The Duke Image Analysis Laboratory (DIAL) is committed to providing comprehensive imaging support in research studies and clinical trials to various agencies. Among these are pharmaceutical firms, biotechnology and medical device companies, Clinical Research Organizations, government and academic research organizations. The capabilities of the lab include protocol development, site training and certification, and image archival and analysis for a variety of modalities including magnetic resonance imaging, magnetic resonance spectroscopy, computed tomography and nuclear medicine.
DIAL uses the latest technologies to analyze Magnetic Resonance Imaging (MRI) data sets of the brain. Currently the lab is engaged in measurement of the hippocampus, amygdala, caudate, ventricular system, and other brain regional volumes. Each of these techniques have undergone a rigorous validation process. The measurements of brain structures provide a useful means of non-invasively testing for changes in the brain of the patient. Changes over time in the brain can be detected, and evaluated with respect to the treatment that the patient is receiving.
Magnetic Resonance Spectroscopy (MRS) allows us to obtain an accurate profile of the chemical content of the brain. This sensitive technique can detect small changes in the metabolic state of the brain; changes that vary in response to administration of therapeutic agents. The ability to detect these subtle shifts in brain chemistry allows us to identify changes in the brain with more sensitivity than allowed by image analysis. In this respect, NMR spectroscopy can provide early detection of changes in the brain, and serves to compliment the data obtained from image analysis.
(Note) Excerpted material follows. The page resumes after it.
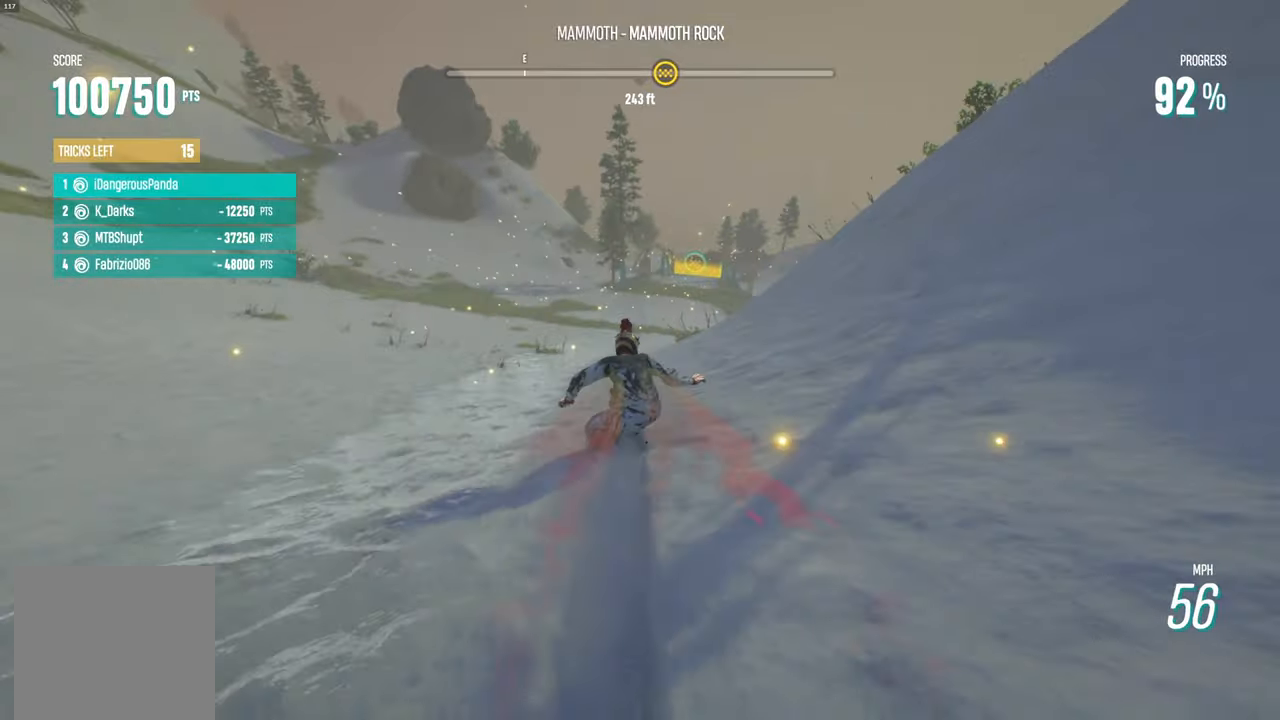
{"buttons": ["R2"], "left_stick": "center", "right_stick": "center", "events": [[133, "left_stick", "right"], [383, "left_stick", "center"]]}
Osteoarthritis (OA) is the most common form of joint disease and a major cause of long-term disability in the United States (US). The only method currently accepted by regulators and clinicians for evaluating disease progression in hip or knee OA is the sequential radiographic assessment of joint space narrowing. An increasing body of literature supports the use of MRI as a primary imaging method to evaluate progression of osteoarthritis. Using 3D and 2D imaging techniques MRI is able to evaluate not only cartilage volume and thickness, but also changes in cartilage glycosaminoglycan content, focal cartilage injuries, and abnormalities of the meniscus which may contribute to development of osteoarthritis. Significant advances in MRI have resulted in the ability to quantitate cartilage morphology (ie, volume, thickness, and surface area) and thereby provide a means to evaluate potential effects of pharmacologic intervention on OA progression.